Records from a data collection
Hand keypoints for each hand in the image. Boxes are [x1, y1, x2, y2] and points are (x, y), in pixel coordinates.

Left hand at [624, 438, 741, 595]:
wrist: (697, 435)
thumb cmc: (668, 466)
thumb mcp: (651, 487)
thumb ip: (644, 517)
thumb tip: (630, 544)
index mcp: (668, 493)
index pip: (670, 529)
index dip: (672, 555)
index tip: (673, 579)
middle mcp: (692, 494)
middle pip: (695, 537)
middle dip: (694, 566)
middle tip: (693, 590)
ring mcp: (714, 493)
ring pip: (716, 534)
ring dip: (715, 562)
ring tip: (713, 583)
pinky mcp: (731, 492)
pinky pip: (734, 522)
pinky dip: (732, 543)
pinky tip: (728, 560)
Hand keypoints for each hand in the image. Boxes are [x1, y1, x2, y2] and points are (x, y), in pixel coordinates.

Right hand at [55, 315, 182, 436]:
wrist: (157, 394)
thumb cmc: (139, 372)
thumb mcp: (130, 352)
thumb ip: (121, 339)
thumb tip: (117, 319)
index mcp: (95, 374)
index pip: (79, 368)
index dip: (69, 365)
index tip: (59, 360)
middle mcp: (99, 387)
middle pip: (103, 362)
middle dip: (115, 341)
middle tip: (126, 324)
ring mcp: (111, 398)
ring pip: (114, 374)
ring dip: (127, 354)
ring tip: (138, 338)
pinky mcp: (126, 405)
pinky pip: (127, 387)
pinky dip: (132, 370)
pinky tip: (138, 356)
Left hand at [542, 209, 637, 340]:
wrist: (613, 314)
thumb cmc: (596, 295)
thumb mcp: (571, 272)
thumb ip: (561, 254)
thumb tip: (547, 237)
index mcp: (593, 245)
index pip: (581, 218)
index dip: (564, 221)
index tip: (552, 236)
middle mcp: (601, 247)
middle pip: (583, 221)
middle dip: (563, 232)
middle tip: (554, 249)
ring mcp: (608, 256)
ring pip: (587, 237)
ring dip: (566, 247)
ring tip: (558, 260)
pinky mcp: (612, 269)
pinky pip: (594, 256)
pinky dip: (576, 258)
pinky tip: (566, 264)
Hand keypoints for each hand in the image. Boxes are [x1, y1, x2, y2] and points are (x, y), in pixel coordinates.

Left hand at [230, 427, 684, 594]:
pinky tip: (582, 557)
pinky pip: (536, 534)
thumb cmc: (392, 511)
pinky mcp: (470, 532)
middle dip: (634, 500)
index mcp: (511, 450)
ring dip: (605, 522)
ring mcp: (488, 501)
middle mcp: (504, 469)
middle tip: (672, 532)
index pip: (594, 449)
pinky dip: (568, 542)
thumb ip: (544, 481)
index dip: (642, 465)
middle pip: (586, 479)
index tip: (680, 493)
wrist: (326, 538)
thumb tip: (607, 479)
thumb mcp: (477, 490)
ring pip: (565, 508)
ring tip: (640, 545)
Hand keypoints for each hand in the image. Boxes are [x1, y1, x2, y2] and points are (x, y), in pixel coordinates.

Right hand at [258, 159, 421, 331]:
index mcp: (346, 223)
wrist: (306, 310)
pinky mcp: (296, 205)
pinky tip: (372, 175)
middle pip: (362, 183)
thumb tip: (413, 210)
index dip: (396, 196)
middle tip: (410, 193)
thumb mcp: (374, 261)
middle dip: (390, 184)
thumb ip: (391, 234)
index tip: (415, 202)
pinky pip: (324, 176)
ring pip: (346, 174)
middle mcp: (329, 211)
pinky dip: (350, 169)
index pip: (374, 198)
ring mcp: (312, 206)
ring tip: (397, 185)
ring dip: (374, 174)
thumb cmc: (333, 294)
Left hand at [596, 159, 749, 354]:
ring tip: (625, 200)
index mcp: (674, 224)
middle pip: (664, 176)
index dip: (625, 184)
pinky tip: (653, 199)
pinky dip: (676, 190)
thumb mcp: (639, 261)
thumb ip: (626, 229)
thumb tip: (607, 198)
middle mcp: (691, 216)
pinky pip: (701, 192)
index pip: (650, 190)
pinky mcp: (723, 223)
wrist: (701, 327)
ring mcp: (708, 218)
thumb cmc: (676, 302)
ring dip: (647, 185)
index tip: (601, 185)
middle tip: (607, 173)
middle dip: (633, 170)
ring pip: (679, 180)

#### ACTION ITEM
Reproduce the whole of the records exactly, so that no line differs from the source above.

#### REPLY TO THE TASK
Hand keypoints for each hand in the image. Boxes are [x1, y1, x2, y2] and points are (x, y), in pixel coordinates.

Left hand at [624, 438, 741, 595]:
wrist: (697, 435)
thumb cmc: (668, 466)
thumb mcp: (651, 487)
thumb ip: (644, 517)
thumb tip: (630, 544)
index mcp: (668, 493)
index pip: (670, 529)
index dip: (672, 555)
index tip: (673, 579)
middle mcp: (692, 494)
middle pip: (695, 537)
middle dip: (694, 566)
middle tip: (693, 590)
ring mcp: (714, 493)
ring pip: (716, 534)
ring dip: (715, 562)
ring tip: (713, 583)
pinky mcp: (731, 492)
pinky pip: (734, 522)
pinky dip: (732, 543)
pinky tip: (728, 560)
Hand keypoints for each hand in the image. Boxes are [x1, y1, x2, y2] and points are (x, y), in pixel coordinates.

Right hand at [55, 315, 182, 436]:
wrist: (157, 394)
thumb cmc: (139, 372)
thumb mcp: (130, 352)
thumb ip: (121, 339)
thumb tip: (117, 319)
index mcp: (95, 374)
index pip: (79, 368)
index dip: (69, 365)
index tip: (59, 360)
middle mcp: (99, 387)
middle pip: (103, 362)
middle dip: (115, 341)
middle tip: (126, 324)
ring mcp: (111, 398)
ring pip: (114, 374)
ring dip: (127, 354)
ring tip: (138, 338)
pinky mcp: (126, 405)
pinky pip: (127, 387)
pinky dip: (132, 370)
pinky tip: (138, 356)
Left hand at [542, 209, 637, 340]:
wrist: (613, 314)
thumb cmc: (596, 295)
thumb mcp: (571, 272)
thumb ip: (561, 254)
thumb tip: (547, 237)
index mcp: (593, 245)
index pip: (581, 218)
index dip: (564, 221)
index tip: (552, 236)
middle mcp: (601, 247)
middle pip: (583, 221)
middle dip: (563, 232)
middle tip: (554, 249)
ring mcp: (608, 256)
ring pip: (587, 237)
ring dip: (566, 247)
ring tip: (558, 260)
pinky mcp: (612, 269)
pinky pip: (594, 256)
pinky dip: (576, 258)
pinky tip: (566, 264)
Hand keypoints for each hand in the image. Boxes are [x1, y1, x2, y2] and points are (x, y), in pixel coordinates.

Left hand at [230, 427, 684, 594]:
pinky tip: (582, 557)
pinky pip: (536, 534)
thumb cmc: (392, 511)
pinky mcp: (470, 532)
middle dip: (634, 500)
index mcp: (511, 450)
ring dip: (605, 522)
ring mcp: (488, 501)
middle mcp: (504, 469)
middle tip: (672, 532)
index pip: (594, 449)
pinky dip: (568, 542)
thumb ip: (544, 481)
index dip: (642, 465)
middle pip: (586, 479)
index tip: (680, 493)
wrist: (326, 538)
thumb tip: (607, 479)
thumb mcp: (477, 490)
ring pip: (565, 508)
ring tip: (640, 545)
Hand keypoints for each hand in the image. Boxes are [x1, y1, x2, y2] and points are (x, y), in pixel coordinates.

Right hand at [258, 159, 421, 331]:
index mcp: (346, 223)
wrist: (306, 310)
pinky mcp: (296, 205)
pinky tip: (372, 175)
middle pip: (362, 183)
thumb tip: (413, 210)
index dip: (396, 196)
middle tip: (410, 193)
thumb mcp: (374, 261)
middle dip: (390, 184)
thumb ip: (391, 234)
index tip: (415, 202)
pinky pip: (324, 176)
ring pip: (346, 174)
middle mcp: (329, 211)
pinky dip: (350, 169)
index pip: (374, 198)
ring mcp: (312, 206)
ring tip: (397, 185)
ring dip: (374, 174)
thumb cmc: (333, 294)
Left hand at [596, 159, 749, 354]:
ring tip: (625, 200)
index mcp: (674, 224)
middle pip: (664, 176)
index dip: (625, 184)
pinky tip: (653, 199)
pinky dip: (676, 190)
thumb mcp: (639, 261)
thumb ip: (626, 229)
thumb tip: (607, 198)
middle mcp: (691, 216)
pinky pip: (701, 192)
index pip: (650, 190)
pinky mcp: (723, 223)
wrist: (701, 327)
ring mcp: (708, 218)
thumb cmc: (676, 302)
ring dip: (647, 185)
index tip: (601, 185)
middle tip: (607, 173)
middle dip: (633, 170)
ring pip: (679, 180)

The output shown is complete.